The most likely outcome of such a theory would be that someone from Mae and Osha’s coven started the fire to get the girls out and blame the Jedi. The culprit here would likely be the Zabrak witch, who seemed to have a bit of a power struggle with the twins’ mother. Perhaps she is stronger and more dangerous than she appeared and simply decided that destroying the coven’s home and separating Mae and Osha was the only way forward for the witches. She could even be the dark figure who trains Mae in the future and tasks her with killing the Jedi who visited Brendok.

An even more intriguing version of this theory, however, is that all this destruction was caused by the Jedi from the start. Mae was mostly innocent, despite her horrific announcement that she would murder the only other child she had ever known, and was instead tricked and then left to die by a group of Jedi desperate to get their hands on a promising new recruit. That would be truly shocking. Not entirely out of keeping with the dark sides lurking around the Jedi in the Star Wars canon (like Do do they get all these young recruits?), but still braver and more interesting than almost anything we’ve seen from them on screen.

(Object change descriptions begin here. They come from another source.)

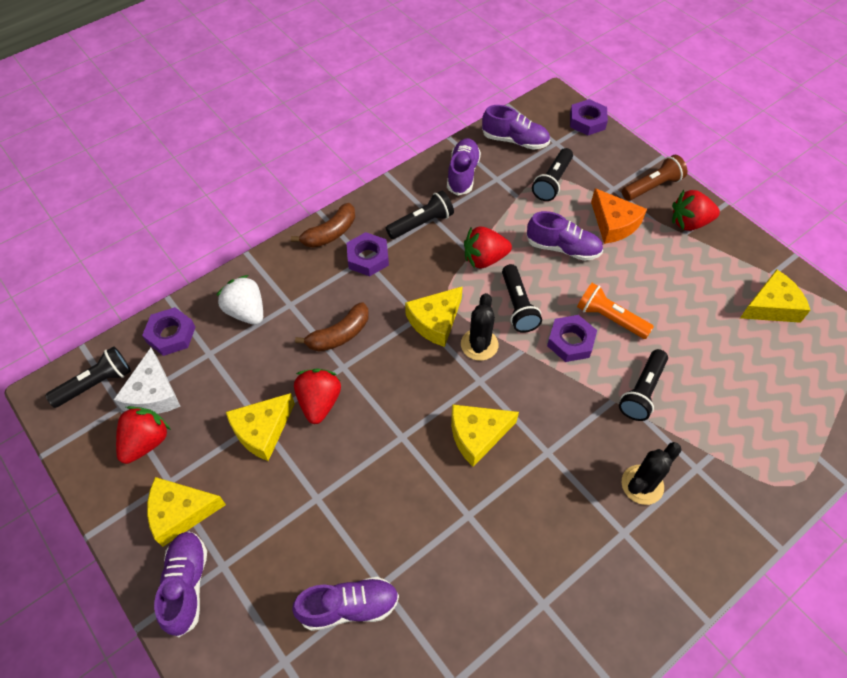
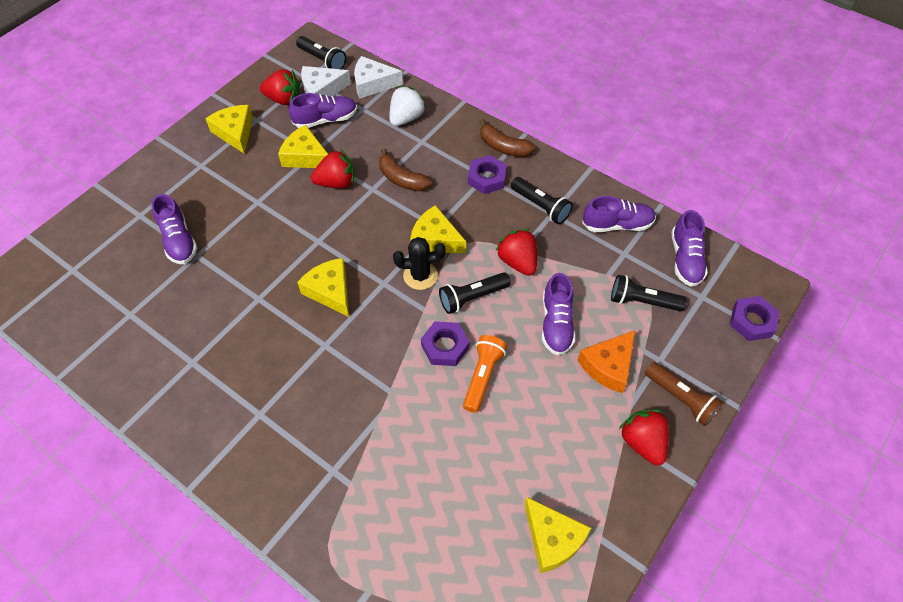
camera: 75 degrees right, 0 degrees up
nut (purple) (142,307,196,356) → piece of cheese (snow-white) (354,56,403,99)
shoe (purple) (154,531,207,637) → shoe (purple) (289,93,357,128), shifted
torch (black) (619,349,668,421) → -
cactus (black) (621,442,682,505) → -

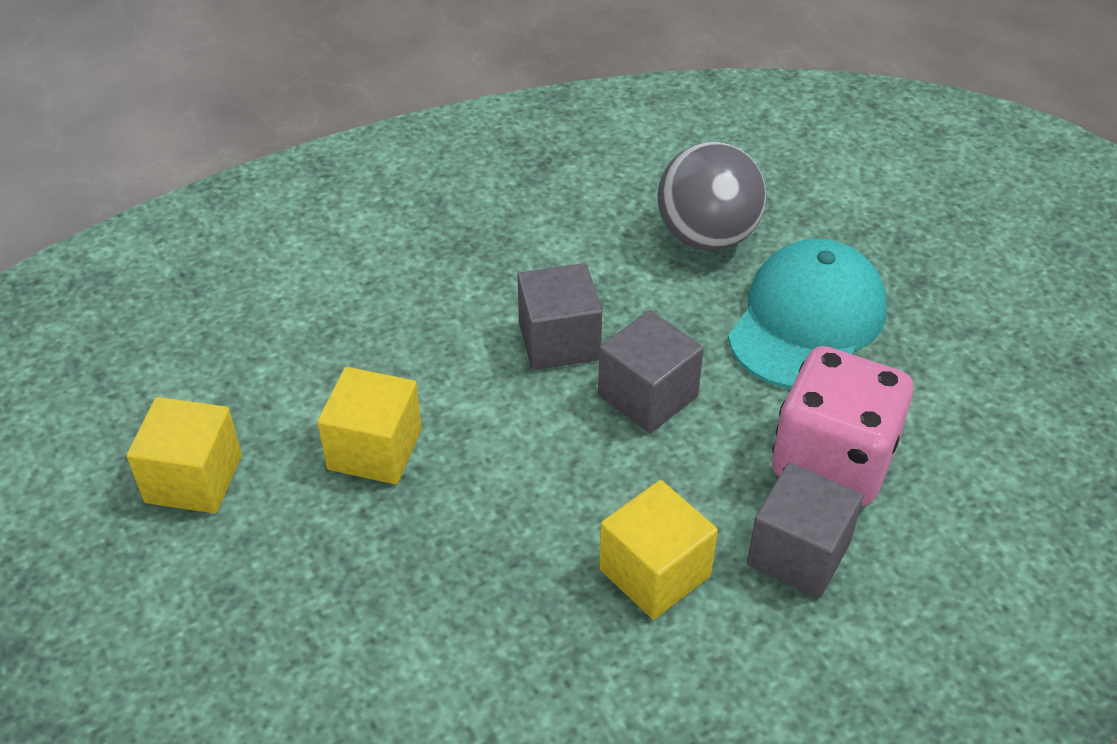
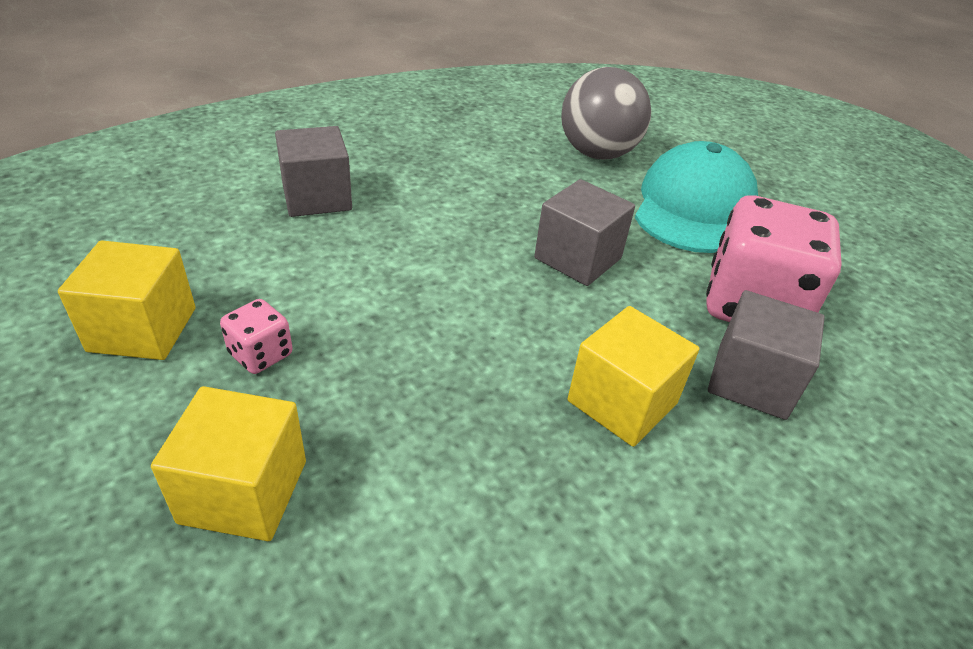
camera: 10 degrees left, 5 degrees down
block (golden) (317,367,422,484) → block (golden) (151,386,306,541), shifted
block (ash-grey) (517,263,602,370) → block (ash-grey) (275,126,352,217), shifted
- → dice (pink) (220,299,293,374)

Jedi Master Kelnacca (Joonas Suotamo) looks down into a forest

Image: Lucasfilm

Making the Jedi the true villains of the Brendok Fire would be a significant indictment of the Jedi of the High Republic, an example of them making themselves the judge, jury, and executioner of this extremist outsider cult. Just because they decided the cult was in the wrong, they massacred everyone present and attempted to steal both children, but when even that proved too difficult, they simply took one and left the other to die.

Despite the show’s silly attempts at misdirection and often frustratingly wooden dialogue or character-like language, this reveal would be truly exciting. A truly bold stance on a certain era of Jedi history that, in at least some sectors of the galaxy, was much darker than we ever imagined possible.

Theory 3: Disney’s Star Wars Theory

The third theory is the simplest of all: The Acolyte is simply a deeply unserious show that wants to say something new about the Jedi, the Force, or the Star Wars universe in general, but is too concerned with externals to get the details right — both in terms of storytelling and lore. This theory posits that there’s no more to the events than what we saw on screen: Mae started a fire to kill her sister; it got bigger than she thought, and had far-reaching consequences that she blames the Jedi for while shirking her own role in it. According to this theory, even if the Jedi got a few things wrong, it would still pay off, as most of them would have been heroic in the end and everything would have basically stayed where it started.

Charlie Barnett and Dafne Keen wear Jedi robes and look into the camera in Star Wars: The Acolyte

Image: Lucasfilm

On paper, this theory would be a major disappointment. In practice, however, it feels exactly like what we should expect from most modern Star Wars stories. These projects rarely have the courage to really shake up the franchise and introduce something truly shocking, but always end up returning the status quo or simply pushing forward events whose outcome we already know.

Star Wars is stuck in an era of stagnation. Expecting something fun, interesting or daring out of a very silly looking fire, even if it is set in a completely new era, is probably a bit more than we should expect from the series at this point. Instead, it’s hard not to imagine The AcolyteThe greatest moment so far is nothing more than a rock that inexplicably caught fire because the plot demanded it.